= Loi pour l'investissement locatif (Loi Robien) =

The Robien Package (French: Dispositif Robien), also known as the Loi pour l'investissement locatif (English: Law for Real Estate Investment) was a measure created by the law 2003-590 on 2 July 2003 to support the creation of urban rental properties. It replaced the Besson Project (Dispositif Besson) of 1999 (not to be confused with the Besson Law of 1990 (See: :fr:Loi visant à la mise en œuvre du droit au logement)), itself the successor of the Périssol amortization that was put into place in 1996. It has since been phased out and has been replaced by the :fr:Dispositif Scellier in 2008.

The Robien Package effectively increased the number of urban new constructions, especially in certain medium-sized cities.

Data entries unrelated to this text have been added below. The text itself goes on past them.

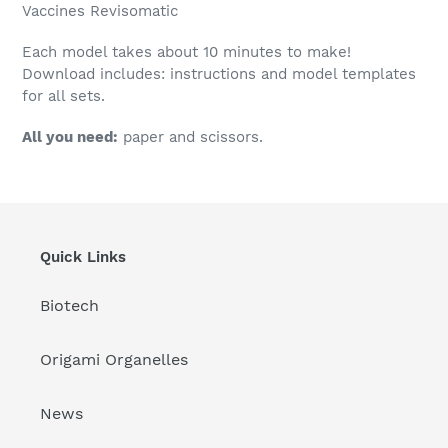
Vaccines
Revisomatic
Each model takes about 10 minutes to make!
Download includes: instructions and model templates
for all sets.
All you need:
paper and scissors.
Quick Links
Biotech
Origami Organelles
News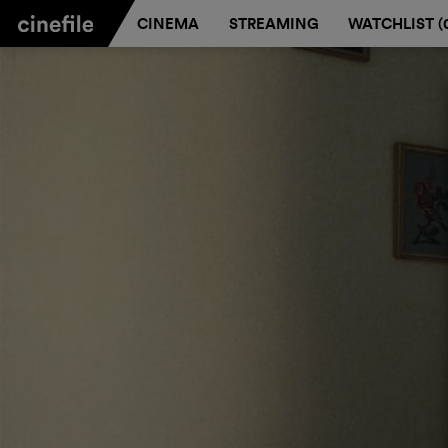
CINEMA
STREAMING
WATCHLIST (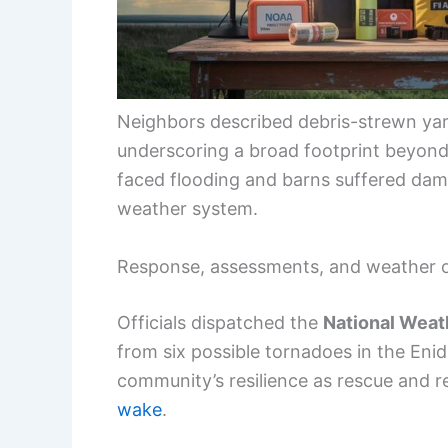
Neighbors described debris-strewn yar
underscoring a broad footprint beyond 
faced flooding and barns suffered dama
weather system.
Response, assessments, and weather 
Officials dispatched the
National Weat
from six possible tornadoes in the Eni
community’s resilience as rescue and 
wake
.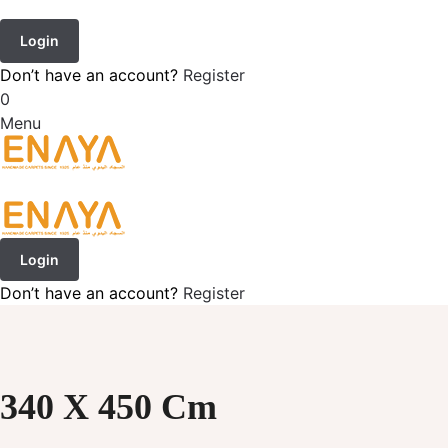
Login
Don’t have an account?
Register
0
Menu
Login
Don’t have an account?
Register
340 X 450 Cm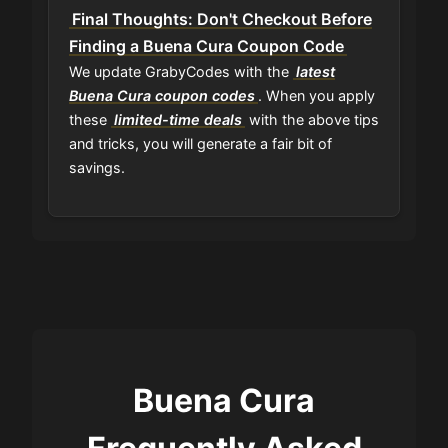
Final Thoughts: Don't Checkout Before
Finding a Buena Cura Coupon Code
We update GrabyCodes with the
latest
Buena Cura coupon codes
. When you apply
these
limited-time deals
with the above tips
and tricks, you will generate a fair bit of
savings.
Buena Cura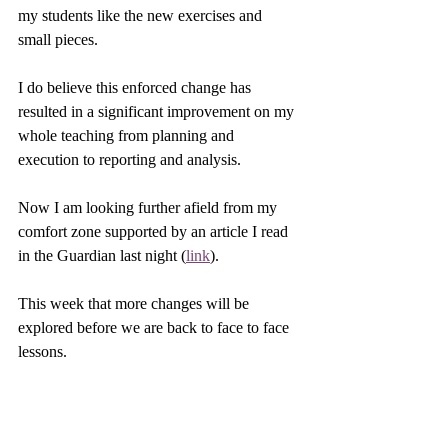
my students like the new exercises and 
small pieces. 
I do believe this enforced change has 
resulted in a significant improvement on my 
whole teaching from planning and 
execution to reporting and analysis. 
Now I am looking further afield from my 
comfort zone supported by an article I read 
in the Guardian last night (
link
).
This week that more changes will be 
explored before we are back to face to face 
lessons.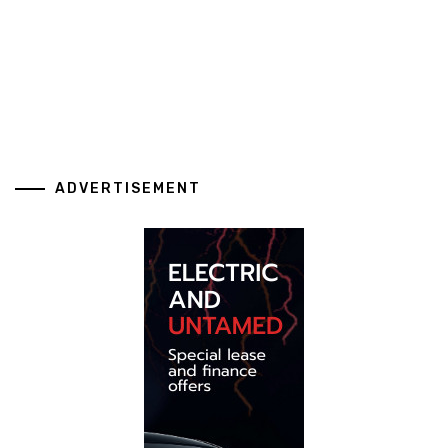
ADVERTISEMENT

Named after the politician Gilles de Robien (UMP-UDF) and enacted under the Raffarin government, the law established a project to introduce fiscal benefits to investors owning rental properties meeting certain criteria and certain policyholders of the Société civile de placement immobilier.

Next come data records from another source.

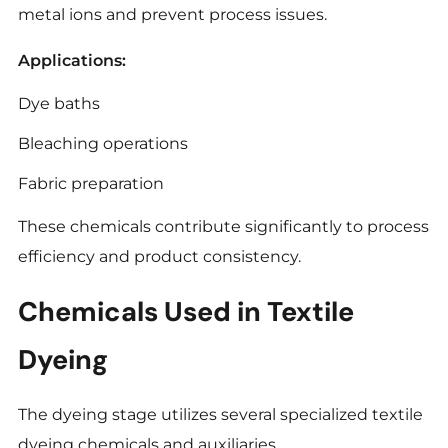
metal ions and prevent process issues.
Applications:
Dye baths
Bleaching operations
Fabric preparation
These chemicals contribute significantly to process
efficiency and product consistency.
Chemicals Used in Textile
Dyeing
The dyeing stage utilizes several specialized textile
dyeing chemicals and auxiliaries.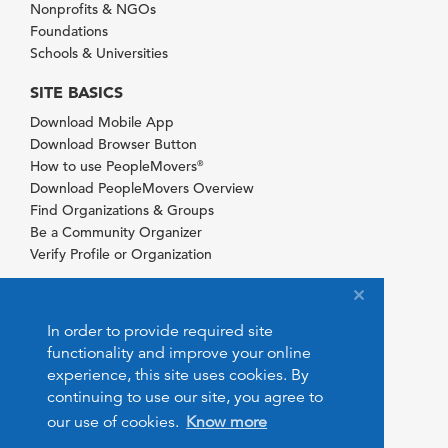
Nonprofits & NGOs
Foundations
Schools & Universities
SITE BASICS
Download Mobile App
Download Browser Button
How to use PeopleMovers
®
Download PeopleMovers Overview
Find Organizations & Groups
Be a Community Organizer
Verify Profile or Organization
In order to provide required site
functionality and improve your online
experience, this site uses cookies. By
continuing to use our site, you agree to
our use of cookies.
Know more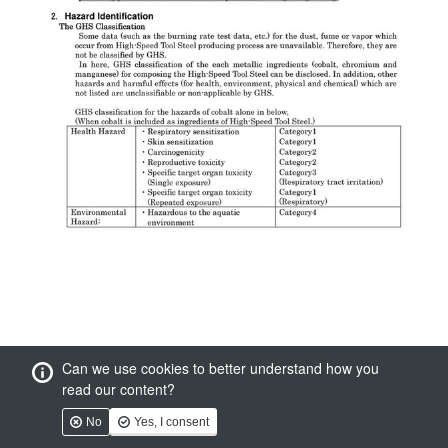
Can we use cookies to better understand how you
read our content?
No
Yes, I consent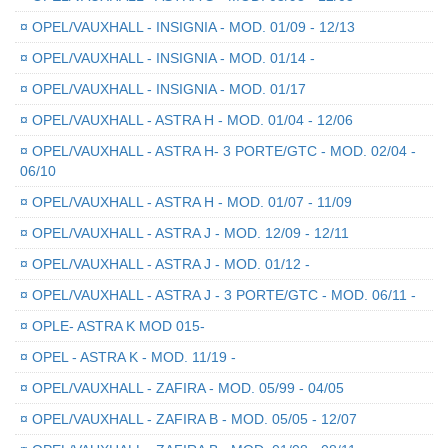
¤
OPEL/VAUXHALL - INSIGNIA - MOD. 01/09 - 12/13
¤
OPEL/VAUXHALL - INSIGNIA - MOD. 01/14 -
¤
OPEL/VAUXHALL - INSIGNIA - MOD. 01/17
¤
OPEL/VAUXHALL - ASTRA H - MOD. 01/04 - 12/06
¤
OPEL/VAUXHALL - ASTRA H- 3 PORTE/GTC - MOD. 02/04 -
06/10
¤
OPEL/VAUXHALL - ASTRA H - MOD. 01/07 - 11/09
¤
OPEL/VAUXHALL - ASTRA J - MOD. 12/09 - 12/11
¤
OPEL/VAUXHALL - ASTRA J - MOD. 01/12 -
¤
OPEL/VAUXHALL - ASTRA J - 3 PORTE/GTC - MOD. 06/11 -
¤
OPLE- ASTRA K MOD 015-
¤
OPEL - ASTRA K - MOD. 11/19 -
¤
OPEL/VAUXHALL - ZAFIRA - MOD. 05/99 - 04/05
¤
OPEL/VAUXHALL - ZAFIRA B - MOD. 05/05 - 12/07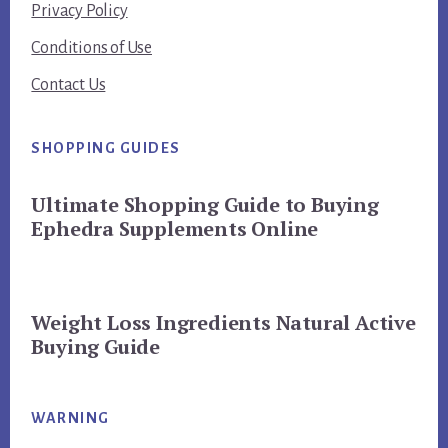
Privacy Policy
Conditions of Use
Contact Us
SHOPPING GUIDES
Ultimate Shopping Guide to Buying
Ephedra Supplements Online
Weight Loss Ingredients Natural Active
Buying Guide
WARNING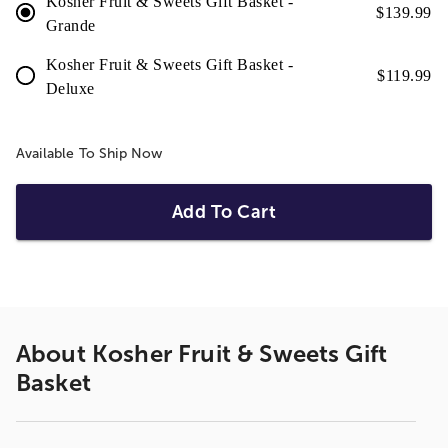
Kosher Fruit & Sweets Gift Basket -
$
139.99
Grande
Kosher Fruit & Sweets Gift Basket -
$
119.99
Deluxe
Available To Ship Now
Add To Cart
About
Kosher Fruit & Sweets Gift
Basket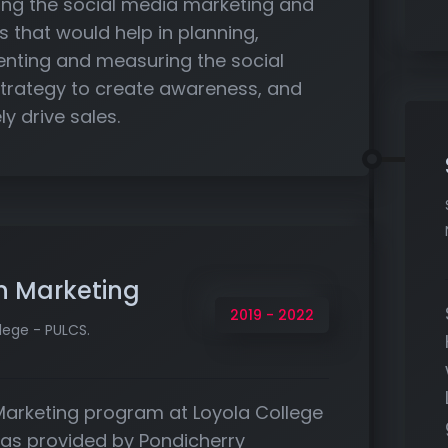
ng the social media marketing and
s that would help in planning,
nting and measuring the social
trategy to create awareness, and
ly drive sales.
n Marketing
2019 - 2022
lege - PULCS.
Marketing program at Loyola College
as provided by Pondicherry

The project received some criticism, not least for giving incentive for some private investors, particularly those with little experience, to purchase real estate from unscrupulous real estate developers and in areas under construction in smaller cities where the rental market became quickly saturated. Consequentially, the investors were unable to benefit from the financial benefits of the law as they were unable to rent them out for the duration expected by the project. According to the 2008 report of Jean-Yves Le Bouillonec (MP), some Robien rentals were among the most expensive in medium-sized cities, for example in Angers, where the average rental price of a 65 m^{2} apartment was €361 in 2007 compared to €924 of its Robien equivalent. The project had an annual cost a total of €400 million.